The Metamorphosis, by Franz Kafka (translated by Ian Johnston), published 1915 (translated 2003), fiction. Picked this up on a whim. I’d heard of the premise, but beyond that I knew nothing. It’s short and weird and I liked it.

Lent: A Novel of Many Returns, by Jo Walton, published 2019, fantasy. Oh, I really liked this, especially in the second half when Things Start Happening. Over the past year or so I’ve realized I really, really love reading about 1400s/1500s Florence, and this delivered. Also enjoyed the religious aspects (the theology, the Catholicism, the prophecies, the demons) and the historical figures (Girolamo Savonarola, Pico della Mirandola, Lorenzo de Medici). I’d be remiss here not to mention that I very much look forward each month to Walton’s reading list posts.
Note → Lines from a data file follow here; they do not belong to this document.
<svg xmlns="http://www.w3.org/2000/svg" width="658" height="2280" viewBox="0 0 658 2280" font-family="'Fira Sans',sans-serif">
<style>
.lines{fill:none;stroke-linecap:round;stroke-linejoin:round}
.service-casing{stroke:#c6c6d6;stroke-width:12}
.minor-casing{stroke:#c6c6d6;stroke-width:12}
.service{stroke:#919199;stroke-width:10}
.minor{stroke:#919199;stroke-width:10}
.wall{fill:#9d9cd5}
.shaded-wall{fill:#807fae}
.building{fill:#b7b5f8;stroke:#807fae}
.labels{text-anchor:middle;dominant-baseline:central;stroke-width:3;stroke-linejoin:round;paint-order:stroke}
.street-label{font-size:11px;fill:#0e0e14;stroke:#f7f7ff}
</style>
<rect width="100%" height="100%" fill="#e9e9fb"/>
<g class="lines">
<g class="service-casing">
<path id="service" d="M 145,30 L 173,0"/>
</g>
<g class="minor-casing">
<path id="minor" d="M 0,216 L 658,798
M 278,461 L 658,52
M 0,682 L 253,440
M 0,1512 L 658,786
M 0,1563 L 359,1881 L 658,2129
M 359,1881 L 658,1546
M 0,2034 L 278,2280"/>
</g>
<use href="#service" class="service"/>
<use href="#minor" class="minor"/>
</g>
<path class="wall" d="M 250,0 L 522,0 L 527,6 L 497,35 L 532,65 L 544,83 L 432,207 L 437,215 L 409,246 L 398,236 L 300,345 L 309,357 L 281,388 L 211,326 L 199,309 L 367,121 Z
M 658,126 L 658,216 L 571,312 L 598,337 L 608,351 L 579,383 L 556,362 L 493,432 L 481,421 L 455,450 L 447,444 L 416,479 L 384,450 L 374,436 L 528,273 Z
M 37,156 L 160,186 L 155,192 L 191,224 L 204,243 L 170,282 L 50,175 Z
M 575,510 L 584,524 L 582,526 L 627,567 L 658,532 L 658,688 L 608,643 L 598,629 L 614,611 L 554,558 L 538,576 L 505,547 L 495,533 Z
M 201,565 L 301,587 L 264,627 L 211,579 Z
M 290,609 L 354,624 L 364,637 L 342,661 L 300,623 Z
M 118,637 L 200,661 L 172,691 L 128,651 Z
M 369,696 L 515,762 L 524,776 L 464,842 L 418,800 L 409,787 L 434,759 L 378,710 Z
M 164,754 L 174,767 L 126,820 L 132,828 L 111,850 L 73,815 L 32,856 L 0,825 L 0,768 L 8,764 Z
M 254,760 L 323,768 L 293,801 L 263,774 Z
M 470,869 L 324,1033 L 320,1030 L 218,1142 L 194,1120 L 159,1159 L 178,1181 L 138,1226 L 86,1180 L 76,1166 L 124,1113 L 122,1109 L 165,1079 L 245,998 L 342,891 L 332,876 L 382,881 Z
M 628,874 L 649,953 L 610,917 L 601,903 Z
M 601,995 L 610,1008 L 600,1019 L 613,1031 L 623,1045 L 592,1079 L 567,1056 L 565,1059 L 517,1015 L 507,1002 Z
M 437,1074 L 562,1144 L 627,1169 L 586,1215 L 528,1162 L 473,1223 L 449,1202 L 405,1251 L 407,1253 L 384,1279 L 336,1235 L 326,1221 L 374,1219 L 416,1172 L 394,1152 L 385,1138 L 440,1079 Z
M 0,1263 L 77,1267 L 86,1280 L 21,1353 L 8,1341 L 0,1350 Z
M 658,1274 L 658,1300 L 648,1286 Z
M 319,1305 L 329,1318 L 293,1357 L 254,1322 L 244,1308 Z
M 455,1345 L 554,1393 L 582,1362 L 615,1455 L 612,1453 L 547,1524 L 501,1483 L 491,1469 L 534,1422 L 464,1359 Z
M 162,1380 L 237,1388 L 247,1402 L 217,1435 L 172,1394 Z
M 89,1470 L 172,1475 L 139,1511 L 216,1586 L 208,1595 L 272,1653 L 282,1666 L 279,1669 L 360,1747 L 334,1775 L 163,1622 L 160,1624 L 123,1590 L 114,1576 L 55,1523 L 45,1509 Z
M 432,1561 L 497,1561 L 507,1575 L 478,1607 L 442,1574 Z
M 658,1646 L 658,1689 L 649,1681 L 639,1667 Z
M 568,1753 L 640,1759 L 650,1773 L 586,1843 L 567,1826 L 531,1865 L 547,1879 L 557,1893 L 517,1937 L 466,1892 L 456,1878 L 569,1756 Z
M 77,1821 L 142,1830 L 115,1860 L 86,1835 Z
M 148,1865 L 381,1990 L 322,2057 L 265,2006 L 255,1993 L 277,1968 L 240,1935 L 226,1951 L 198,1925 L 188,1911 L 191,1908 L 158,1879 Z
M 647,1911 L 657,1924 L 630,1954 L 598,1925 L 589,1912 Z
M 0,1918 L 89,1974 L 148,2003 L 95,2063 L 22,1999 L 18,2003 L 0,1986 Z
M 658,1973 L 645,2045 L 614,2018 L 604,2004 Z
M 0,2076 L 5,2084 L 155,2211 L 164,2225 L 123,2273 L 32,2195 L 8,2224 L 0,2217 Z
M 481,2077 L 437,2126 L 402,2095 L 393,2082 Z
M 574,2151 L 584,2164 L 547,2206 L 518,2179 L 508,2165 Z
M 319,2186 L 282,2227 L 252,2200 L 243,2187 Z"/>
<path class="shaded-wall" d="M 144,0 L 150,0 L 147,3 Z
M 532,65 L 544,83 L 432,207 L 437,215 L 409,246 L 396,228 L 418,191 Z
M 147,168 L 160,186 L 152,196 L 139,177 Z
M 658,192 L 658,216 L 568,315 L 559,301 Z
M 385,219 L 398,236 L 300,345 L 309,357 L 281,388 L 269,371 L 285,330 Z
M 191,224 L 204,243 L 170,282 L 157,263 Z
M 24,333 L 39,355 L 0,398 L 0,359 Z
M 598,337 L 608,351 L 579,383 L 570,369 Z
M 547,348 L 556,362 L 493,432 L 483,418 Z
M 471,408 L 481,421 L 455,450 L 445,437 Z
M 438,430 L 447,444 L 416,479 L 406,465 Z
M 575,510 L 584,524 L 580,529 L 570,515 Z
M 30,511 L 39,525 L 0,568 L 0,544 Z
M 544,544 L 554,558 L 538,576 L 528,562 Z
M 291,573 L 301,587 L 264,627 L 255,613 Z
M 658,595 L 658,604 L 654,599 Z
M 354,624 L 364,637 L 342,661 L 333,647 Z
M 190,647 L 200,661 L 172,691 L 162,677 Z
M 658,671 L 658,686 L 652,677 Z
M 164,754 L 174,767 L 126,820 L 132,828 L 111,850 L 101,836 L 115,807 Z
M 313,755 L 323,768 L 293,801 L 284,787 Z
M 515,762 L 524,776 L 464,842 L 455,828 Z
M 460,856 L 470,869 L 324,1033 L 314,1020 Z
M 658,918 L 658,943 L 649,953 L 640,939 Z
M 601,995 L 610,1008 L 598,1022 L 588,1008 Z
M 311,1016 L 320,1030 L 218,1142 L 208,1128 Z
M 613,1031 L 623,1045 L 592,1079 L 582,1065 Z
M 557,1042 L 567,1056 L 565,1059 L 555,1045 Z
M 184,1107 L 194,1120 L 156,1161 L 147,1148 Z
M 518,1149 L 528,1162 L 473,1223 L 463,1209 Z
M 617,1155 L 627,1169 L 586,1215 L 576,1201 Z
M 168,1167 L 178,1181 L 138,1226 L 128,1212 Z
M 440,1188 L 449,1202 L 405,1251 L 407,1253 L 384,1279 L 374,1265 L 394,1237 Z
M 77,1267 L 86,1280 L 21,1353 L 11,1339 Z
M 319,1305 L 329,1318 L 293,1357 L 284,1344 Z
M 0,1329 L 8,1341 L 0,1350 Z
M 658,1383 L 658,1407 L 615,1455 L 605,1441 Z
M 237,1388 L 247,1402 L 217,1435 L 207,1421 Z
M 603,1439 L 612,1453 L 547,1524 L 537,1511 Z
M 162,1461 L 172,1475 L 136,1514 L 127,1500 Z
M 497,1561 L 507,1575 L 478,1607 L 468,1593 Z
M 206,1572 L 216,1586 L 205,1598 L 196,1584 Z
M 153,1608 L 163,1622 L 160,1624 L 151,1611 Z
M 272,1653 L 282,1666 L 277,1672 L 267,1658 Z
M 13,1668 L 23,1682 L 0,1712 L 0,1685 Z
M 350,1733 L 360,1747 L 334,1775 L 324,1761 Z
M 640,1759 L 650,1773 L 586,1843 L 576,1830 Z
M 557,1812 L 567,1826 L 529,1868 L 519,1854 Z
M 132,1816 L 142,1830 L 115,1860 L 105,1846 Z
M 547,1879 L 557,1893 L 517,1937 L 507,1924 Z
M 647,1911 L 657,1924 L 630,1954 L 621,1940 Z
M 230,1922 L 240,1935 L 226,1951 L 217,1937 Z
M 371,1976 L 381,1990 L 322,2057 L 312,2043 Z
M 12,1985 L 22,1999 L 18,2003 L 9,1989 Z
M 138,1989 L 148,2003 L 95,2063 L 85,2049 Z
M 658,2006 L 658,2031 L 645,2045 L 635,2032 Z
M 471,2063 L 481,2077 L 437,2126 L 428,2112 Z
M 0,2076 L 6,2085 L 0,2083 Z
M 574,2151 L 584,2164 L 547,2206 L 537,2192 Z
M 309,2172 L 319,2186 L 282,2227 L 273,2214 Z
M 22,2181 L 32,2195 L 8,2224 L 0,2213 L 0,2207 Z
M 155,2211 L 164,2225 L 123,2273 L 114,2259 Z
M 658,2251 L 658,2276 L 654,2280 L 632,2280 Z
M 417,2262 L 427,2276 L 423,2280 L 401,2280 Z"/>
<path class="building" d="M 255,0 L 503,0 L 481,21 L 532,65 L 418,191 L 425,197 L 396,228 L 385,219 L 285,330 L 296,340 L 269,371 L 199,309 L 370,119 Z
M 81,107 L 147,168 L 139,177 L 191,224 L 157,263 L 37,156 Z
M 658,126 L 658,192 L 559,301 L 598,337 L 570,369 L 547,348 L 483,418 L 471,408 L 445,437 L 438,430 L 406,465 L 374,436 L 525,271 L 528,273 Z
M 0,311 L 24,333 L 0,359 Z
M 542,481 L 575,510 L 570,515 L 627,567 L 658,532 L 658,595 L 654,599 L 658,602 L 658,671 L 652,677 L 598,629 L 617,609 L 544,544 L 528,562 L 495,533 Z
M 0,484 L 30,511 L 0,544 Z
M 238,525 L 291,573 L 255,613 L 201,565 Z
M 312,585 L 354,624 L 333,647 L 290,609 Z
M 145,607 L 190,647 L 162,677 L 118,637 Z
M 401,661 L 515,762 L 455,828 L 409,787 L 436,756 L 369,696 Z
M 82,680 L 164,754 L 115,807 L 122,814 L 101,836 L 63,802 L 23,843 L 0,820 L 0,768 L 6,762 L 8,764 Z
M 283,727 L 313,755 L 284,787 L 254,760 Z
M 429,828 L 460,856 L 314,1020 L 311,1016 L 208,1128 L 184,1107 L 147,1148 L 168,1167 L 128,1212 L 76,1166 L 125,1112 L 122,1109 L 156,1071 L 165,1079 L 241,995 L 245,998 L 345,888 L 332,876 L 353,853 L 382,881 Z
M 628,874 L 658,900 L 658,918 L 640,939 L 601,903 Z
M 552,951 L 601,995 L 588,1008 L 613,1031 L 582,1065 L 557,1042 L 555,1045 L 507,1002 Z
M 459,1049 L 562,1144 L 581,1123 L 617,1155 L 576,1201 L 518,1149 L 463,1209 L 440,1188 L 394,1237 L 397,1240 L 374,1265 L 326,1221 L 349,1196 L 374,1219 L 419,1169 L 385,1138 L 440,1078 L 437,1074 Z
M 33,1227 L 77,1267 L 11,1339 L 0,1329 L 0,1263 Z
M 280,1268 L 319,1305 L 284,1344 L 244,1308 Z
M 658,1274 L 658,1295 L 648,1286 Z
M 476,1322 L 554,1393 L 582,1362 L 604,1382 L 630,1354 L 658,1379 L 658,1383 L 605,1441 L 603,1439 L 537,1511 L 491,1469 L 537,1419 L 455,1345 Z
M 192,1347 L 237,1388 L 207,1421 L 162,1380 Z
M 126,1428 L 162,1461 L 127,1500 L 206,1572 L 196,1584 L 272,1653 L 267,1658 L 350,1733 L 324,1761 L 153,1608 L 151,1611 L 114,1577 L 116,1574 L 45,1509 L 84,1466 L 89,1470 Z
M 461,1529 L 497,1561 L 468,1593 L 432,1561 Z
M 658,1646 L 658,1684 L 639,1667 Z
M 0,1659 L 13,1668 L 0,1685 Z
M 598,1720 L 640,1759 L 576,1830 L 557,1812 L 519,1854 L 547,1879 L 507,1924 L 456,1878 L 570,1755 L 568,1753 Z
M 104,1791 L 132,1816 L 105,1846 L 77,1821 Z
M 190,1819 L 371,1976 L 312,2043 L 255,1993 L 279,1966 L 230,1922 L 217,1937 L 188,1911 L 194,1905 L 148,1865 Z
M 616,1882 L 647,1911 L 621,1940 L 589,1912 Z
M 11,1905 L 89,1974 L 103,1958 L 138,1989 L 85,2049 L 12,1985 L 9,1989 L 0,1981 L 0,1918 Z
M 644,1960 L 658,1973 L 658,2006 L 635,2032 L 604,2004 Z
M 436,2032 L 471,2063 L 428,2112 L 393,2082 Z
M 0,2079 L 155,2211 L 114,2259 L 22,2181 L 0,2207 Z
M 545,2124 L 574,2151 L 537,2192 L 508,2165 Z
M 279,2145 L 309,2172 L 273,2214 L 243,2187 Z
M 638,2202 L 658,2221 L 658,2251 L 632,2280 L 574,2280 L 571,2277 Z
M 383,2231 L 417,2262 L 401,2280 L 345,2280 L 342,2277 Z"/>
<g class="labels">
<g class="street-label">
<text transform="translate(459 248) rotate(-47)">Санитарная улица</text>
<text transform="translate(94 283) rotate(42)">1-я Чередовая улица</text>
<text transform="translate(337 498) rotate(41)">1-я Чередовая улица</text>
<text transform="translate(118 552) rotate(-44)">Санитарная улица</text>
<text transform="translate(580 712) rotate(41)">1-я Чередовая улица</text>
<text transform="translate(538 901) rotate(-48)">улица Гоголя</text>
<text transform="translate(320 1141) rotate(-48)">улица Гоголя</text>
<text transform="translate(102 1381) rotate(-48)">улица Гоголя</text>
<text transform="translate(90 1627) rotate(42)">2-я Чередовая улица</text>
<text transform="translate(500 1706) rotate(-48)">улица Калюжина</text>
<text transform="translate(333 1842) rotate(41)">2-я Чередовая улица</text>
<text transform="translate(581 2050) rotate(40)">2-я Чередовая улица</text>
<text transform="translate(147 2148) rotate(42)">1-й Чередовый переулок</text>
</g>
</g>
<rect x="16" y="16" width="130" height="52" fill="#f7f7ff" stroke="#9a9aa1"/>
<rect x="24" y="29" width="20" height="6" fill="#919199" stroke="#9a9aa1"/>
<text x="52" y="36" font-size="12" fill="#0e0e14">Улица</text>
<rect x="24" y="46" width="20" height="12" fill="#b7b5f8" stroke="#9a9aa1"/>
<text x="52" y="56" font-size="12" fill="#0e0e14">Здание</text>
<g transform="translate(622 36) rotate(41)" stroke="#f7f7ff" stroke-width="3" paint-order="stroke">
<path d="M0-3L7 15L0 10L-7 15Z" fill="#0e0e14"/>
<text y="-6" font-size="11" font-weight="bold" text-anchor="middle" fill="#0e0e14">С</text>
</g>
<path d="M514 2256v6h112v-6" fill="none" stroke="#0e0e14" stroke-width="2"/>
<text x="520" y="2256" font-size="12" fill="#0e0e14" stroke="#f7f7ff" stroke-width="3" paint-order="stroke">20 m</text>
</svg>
In Search of Lost Time volume 3: The Guermantes Way, by Marcel Proust (translated by C. K. Scott Moncrieff), published 1920, fiction. Another volume, another infatuation. (Though less central than the first two were.) The part with the grandmother — unrelated to the infatuation, to be very clear — was disturbing and tragic and anthropologically fascinating. Until now, by the way, I had (to my knowledge) never before read a novella’s worth of pages dedicated to a single dinner party. Good writing and interesting characters as usual, though this volume turned out to be my least favorite of the three so far.
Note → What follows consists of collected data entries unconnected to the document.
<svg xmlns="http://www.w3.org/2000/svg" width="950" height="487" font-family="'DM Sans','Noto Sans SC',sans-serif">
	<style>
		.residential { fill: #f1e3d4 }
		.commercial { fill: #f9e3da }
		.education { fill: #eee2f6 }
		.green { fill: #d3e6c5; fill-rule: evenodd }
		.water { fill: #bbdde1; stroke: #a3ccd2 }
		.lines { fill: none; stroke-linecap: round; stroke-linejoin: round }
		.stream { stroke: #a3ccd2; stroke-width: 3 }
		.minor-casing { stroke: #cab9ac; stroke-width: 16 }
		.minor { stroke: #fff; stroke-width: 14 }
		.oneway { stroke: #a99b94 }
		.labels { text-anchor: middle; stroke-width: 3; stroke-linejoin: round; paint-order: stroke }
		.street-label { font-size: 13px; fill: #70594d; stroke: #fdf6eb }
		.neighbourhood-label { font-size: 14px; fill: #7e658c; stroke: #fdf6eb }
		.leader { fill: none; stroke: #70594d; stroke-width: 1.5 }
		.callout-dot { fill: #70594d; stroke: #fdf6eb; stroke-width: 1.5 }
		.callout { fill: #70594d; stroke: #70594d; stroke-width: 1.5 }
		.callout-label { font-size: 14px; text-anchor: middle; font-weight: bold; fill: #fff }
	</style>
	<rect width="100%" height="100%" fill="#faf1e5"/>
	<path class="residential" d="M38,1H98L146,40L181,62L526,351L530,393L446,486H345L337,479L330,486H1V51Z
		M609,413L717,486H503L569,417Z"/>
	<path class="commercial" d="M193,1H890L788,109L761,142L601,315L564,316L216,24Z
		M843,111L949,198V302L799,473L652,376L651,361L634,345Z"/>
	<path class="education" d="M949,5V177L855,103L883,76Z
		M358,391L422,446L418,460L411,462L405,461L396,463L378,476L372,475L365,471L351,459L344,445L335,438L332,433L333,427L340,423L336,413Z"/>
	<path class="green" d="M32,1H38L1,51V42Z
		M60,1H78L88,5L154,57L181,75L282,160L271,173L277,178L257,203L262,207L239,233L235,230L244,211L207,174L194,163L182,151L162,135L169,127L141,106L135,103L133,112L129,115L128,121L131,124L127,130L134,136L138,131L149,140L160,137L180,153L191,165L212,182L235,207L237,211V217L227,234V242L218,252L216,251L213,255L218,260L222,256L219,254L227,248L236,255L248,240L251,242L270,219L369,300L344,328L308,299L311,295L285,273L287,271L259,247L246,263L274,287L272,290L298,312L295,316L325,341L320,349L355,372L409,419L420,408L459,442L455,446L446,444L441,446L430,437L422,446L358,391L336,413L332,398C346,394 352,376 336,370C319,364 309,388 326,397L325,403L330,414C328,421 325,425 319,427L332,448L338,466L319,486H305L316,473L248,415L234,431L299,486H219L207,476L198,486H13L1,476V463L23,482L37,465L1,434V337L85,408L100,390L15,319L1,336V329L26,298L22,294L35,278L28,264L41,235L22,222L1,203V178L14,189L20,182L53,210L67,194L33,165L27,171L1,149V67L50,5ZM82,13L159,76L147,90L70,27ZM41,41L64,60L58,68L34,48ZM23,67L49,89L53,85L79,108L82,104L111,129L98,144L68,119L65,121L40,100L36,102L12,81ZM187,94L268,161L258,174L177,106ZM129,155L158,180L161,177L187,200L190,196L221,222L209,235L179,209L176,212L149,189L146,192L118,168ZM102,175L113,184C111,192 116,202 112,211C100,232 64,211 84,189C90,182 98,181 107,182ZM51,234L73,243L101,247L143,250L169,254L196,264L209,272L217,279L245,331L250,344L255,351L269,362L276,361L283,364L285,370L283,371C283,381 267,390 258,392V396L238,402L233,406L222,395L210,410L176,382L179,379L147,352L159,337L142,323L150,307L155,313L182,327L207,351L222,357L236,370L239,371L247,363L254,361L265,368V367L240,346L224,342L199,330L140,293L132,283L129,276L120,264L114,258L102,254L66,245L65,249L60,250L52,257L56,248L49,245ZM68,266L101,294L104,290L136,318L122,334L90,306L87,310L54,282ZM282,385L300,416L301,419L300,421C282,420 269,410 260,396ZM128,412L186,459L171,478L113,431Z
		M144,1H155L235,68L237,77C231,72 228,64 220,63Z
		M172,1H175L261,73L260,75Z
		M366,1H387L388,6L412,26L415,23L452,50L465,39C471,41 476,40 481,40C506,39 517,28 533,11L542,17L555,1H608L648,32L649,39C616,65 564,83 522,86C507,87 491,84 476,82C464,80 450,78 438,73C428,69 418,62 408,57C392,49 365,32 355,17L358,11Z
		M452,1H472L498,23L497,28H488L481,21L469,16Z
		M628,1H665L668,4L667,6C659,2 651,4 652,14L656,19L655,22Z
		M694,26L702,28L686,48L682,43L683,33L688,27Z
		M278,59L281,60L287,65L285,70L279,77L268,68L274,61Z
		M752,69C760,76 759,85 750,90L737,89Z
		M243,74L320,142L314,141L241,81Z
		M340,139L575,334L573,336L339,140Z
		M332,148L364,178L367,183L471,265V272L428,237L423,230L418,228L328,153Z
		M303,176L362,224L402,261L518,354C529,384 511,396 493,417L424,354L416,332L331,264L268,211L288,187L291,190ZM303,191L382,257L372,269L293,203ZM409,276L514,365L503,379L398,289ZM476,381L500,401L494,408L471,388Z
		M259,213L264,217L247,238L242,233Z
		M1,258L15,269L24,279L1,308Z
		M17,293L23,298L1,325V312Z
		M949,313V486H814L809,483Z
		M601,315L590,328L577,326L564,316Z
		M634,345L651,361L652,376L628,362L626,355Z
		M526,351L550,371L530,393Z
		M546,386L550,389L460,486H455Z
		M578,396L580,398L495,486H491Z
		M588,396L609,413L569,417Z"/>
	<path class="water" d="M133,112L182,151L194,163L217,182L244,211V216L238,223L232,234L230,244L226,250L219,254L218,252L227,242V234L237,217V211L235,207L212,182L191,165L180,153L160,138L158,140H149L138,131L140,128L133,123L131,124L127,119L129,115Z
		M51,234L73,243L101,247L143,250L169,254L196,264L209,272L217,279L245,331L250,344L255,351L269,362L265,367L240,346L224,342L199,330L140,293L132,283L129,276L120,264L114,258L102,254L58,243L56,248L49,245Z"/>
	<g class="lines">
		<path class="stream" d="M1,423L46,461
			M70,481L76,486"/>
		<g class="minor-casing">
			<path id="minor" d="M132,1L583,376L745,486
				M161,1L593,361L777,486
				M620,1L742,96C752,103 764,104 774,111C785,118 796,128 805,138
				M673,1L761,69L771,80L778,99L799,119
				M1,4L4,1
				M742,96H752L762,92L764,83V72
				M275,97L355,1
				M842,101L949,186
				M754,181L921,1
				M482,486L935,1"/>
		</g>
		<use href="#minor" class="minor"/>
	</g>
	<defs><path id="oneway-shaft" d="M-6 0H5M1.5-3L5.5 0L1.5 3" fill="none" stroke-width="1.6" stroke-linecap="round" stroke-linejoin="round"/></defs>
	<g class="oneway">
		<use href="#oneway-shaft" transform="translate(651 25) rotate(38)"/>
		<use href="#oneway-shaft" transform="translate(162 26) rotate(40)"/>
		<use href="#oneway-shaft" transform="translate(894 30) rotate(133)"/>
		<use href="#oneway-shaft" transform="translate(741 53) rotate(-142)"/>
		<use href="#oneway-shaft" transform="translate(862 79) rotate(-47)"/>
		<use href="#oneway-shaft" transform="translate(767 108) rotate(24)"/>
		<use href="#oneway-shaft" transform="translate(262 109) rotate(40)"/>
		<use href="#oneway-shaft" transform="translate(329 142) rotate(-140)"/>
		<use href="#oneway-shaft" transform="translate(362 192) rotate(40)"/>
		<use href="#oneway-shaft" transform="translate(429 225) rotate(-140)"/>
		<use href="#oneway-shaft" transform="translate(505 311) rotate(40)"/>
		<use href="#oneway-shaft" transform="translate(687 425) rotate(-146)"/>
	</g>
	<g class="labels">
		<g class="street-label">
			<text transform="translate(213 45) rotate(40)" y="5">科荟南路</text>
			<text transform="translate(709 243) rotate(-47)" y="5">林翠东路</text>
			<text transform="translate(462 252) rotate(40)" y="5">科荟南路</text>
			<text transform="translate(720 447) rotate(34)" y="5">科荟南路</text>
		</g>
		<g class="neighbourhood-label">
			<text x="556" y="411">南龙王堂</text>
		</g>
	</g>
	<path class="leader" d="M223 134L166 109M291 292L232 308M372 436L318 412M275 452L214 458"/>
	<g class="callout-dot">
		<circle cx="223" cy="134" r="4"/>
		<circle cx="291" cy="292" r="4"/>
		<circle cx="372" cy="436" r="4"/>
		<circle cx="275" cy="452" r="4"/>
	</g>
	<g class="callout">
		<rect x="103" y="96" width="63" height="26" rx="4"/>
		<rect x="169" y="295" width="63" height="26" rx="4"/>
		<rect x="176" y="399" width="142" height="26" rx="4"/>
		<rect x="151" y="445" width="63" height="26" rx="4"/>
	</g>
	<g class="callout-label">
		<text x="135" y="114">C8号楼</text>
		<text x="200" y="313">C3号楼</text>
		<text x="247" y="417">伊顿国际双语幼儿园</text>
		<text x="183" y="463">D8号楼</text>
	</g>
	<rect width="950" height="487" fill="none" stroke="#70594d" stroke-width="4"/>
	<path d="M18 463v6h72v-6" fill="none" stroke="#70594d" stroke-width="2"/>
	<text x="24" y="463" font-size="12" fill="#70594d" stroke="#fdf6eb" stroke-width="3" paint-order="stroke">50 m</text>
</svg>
The Acharnians, by Aristophanes, 425 BC, play. (The edition I read left the translator uncredited, sadly.) Medea got me hooked on Greek drama and hungry for more. This one is a commentary on the Peloponnesian War, six years in. Enjoyed the shattering of the fourth wall in the parabasis. And the shade thrown at Euripides, which I hope was lighthearted and not cruel. The writing wasn’t nearly as poetic as Medea was, though.